(Dataset excerpts)
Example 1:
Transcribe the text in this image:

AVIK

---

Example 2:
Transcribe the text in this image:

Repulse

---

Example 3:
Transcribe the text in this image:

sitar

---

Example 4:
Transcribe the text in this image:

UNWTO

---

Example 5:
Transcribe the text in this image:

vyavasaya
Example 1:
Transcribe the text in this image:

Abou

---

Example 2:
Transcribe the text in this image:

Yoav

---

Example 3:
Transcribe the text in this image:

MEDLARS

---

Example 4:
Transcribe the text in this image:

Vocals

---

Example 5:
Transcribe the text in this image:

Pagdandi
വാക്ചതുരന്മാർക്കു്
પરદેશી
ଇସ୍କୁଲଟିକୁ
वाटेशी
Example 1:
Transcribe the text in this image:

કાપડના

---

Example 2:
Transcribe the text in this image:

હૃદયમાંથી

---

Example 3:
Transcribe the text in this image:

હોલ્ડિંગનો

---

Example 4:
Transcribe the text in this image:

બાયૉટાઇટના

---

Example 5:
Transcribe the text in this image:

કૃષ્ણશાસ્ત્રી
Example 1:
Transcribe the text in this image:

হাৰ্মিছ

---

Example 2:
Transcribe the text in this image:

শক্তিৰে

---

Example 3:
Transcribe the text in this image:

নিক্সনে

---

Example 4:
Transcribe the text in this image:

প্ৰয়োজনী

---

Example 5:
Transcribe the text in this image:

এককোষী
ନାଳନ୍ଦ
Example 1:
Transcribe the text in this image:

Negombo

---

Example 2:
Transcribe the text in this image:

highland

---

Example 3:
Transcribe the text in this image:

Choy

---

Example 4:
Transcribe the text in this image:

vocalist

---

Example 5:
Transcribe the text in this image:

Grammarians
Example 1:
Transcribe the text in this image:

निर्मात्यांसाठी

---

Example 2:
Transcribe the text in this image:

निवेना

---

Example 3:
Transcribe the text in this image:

◆ Exercise: Repeat every record, keeping each line exactly as it is.

◆ Task answer:
Example 1:
Transcribe the text in this image:

AVIK

---

Example 2:
Transcribe the text in this image:

Repulse

---

Example 3:
Transcribe the text in this image:

sitar

---

Example 4:
Transcribe the text in this image:

UNWTO

---

Example 5:
Transcribe the text in this image:

vyavasaya
Example 1:
Transcribe the text in this image:

Abou

---

Example 2:
Transcribe the text in this image:

Yoav

---

Example 3:
Transcribe the text in this image:

MEDLARS

---

Example 4:
Transcribe the text in this image:

Vocals

---

Example 5:
Transcribe the text in this image:

Pagdandi
വാക്ചതുരന്മാർക്കു്
પરદેશી
ଇସ୍କୁଲଟିକୁ
वाटेशी
Example 1:
Transcribe the text in this image:

કાપડના

---

Example 2:
Transcribe the text in this image:

હૃદયમાંથી

---

Example 3:
Transcribe the text in this image:

હોલ્ડિંગનો

---

Example 4:
Transcribe the text in this image:

બાયૉટાઇટના

---

Example 5:
Transcribe the text in this image:

કૃષ્ણશાસ્ત્રી
Example 1:
Transcribe the text in this image:

হাৰ্মিছ

---

Example 2:
Transcribe the text in this image:

শক্তিৰে

---

Example 3:
Transcribe the text in this image:

নিক্সনে

---

Example 4:
Transcribe the text in this image:

প্ৰয়োজনী

---

Example 5:
Transcribe the text in this image:

এককোষী
ନାଳନ୍ଦ
Example 1:
Transcribe the text in this image:

Negombo

---

Example 2:
Transcribe the text in this image:

highland

---

Example 3:
Transcribe the text in this image:

Choy

---

Example 4:
Transcribe the text in this image:

vocalist

---

Example 5:
Transcribe the text in this image:

Grammarians
Example 1:
Transcribe the text in this image:

निर्मात्यांसाठी

---

Example 2:
Transcribe the text in this image:

निवेना

---

Example 3:
Transcribe the text in this image:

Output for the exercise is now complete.